The festival lasts 15 days, with some days set aside for visiting and other rituals. It wraps up with a Lantern Festival on the final night.

For Patricia Tanumihardja, who grew up in Singapore and is of Chinese and Indonesian descent, the holiday means eating pineapple tarts, which can take different forms but generally call for a luscious pineapple jam stuffed into flaky pastry.

"Every year that was the one thing I wanted to eat," says Tanumihardja, author of "The Asian Grandmothers Cookbook."

This is the time when luxury ingredients such as shrimp or abalone shine and fish is served whole to symbolize plenty.

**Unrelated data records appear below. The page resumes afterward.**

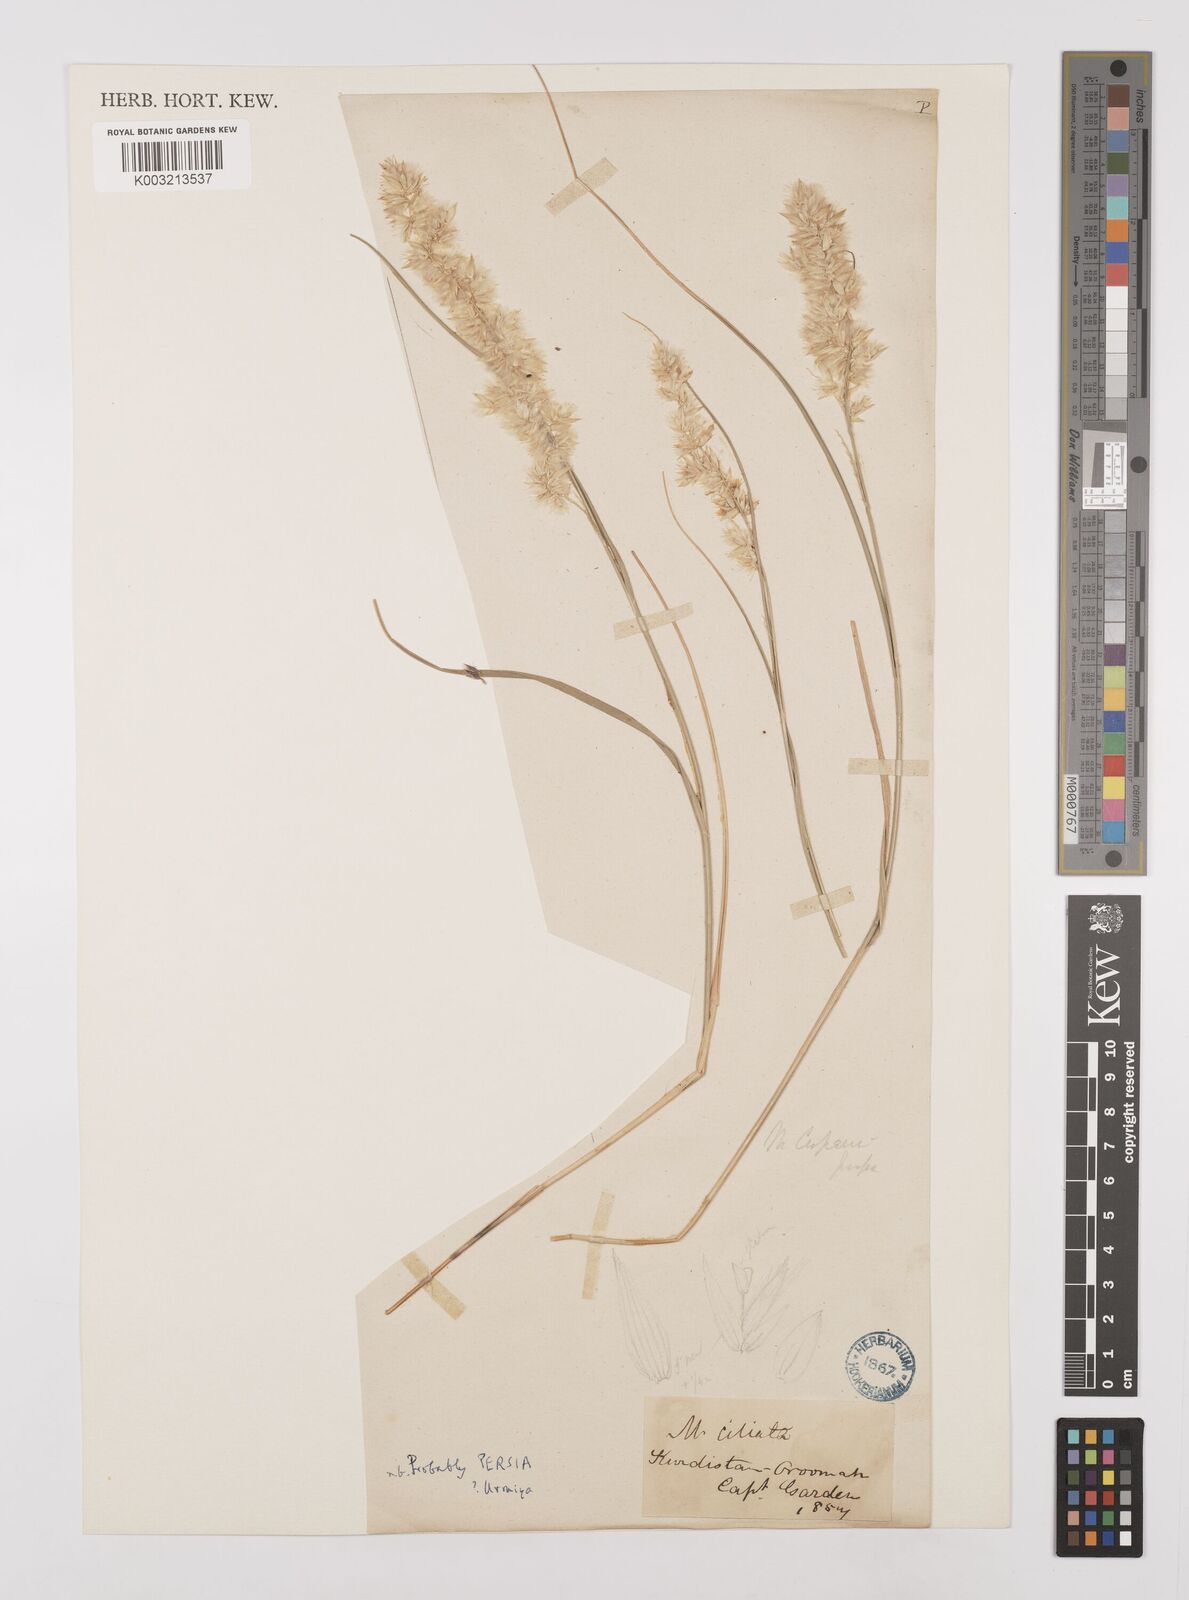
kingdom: Plantae
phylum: Tracheophyta
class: Liliopsida
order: Poales
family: Poaceae
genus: Melica
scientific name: Melica persica
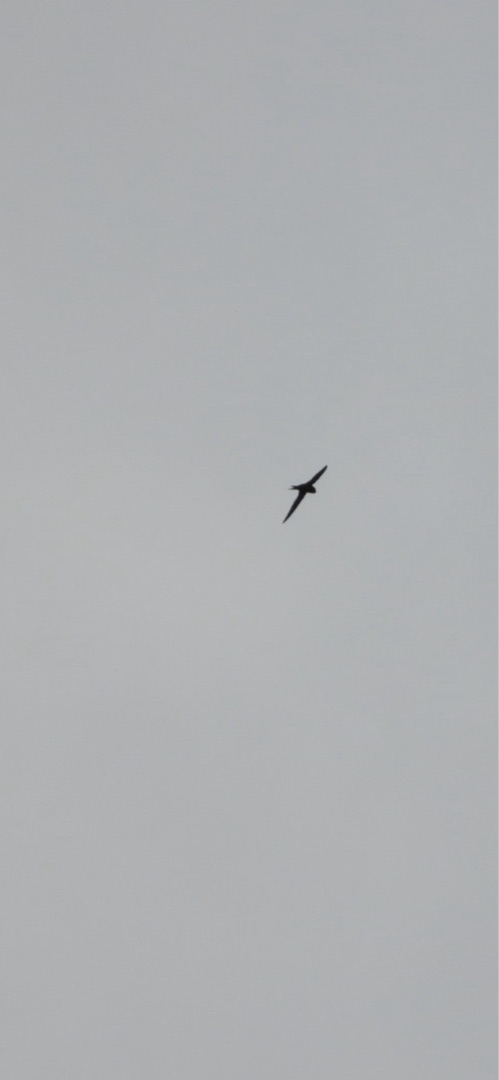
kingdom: Animalia
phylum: Chordata
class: Aves
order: Apodiformes
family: Apodidae
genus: Apus
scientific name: Apus apus
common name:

Serving whole poultry also is a sign of family unity and Tanumihardja sometimes makes a whole braised duck for a holiday meal.

In Singapore, a raw fish salad is served in restaurants with the ingredients kept separate on a large plate or tray. Before they eat, diners stand and toss the salad as high as they can saying auspicious words like "Every year we'll have prosperity."

As a kid, Jung saw Chinese New Year as mostly about the food — and the red envelopes filled with crisp dollar bills that are handed out to children. She spent the money and kept the brightly decorated envelopes, keeping them neatly stowed away in a drawer.

As she grew up, the holiday became more about family. These days she often makes her mom's tomato beef chow mein, a blend of east and west cooking styles typical in Chinese-American kitchens.

"I remember so many times peeking over her shoulder as she crisped up the noodles in the pan," says Jung, who would sneak noodles right out of the pan until she was shooed away.

Jung's mother passed away some years ago, and a lot of her recipes are gone, "but this was one that I did get her to write down."

The recipe isn't strictly orthodox New Year's fare, but the noodles symbolize the traditional wish for long life.

And making a dish in memory of her mother fits Jung's grown-up perspective on the holiday.

"As I get older and the family gets larger with significant others and kids and people moving away, it's one of the holidays where we really make an effort to gather and to see each other and catch up."

And those red envelopes come in handy, too. These days she fills them with crisp bills of her own and gives them away to her nieces.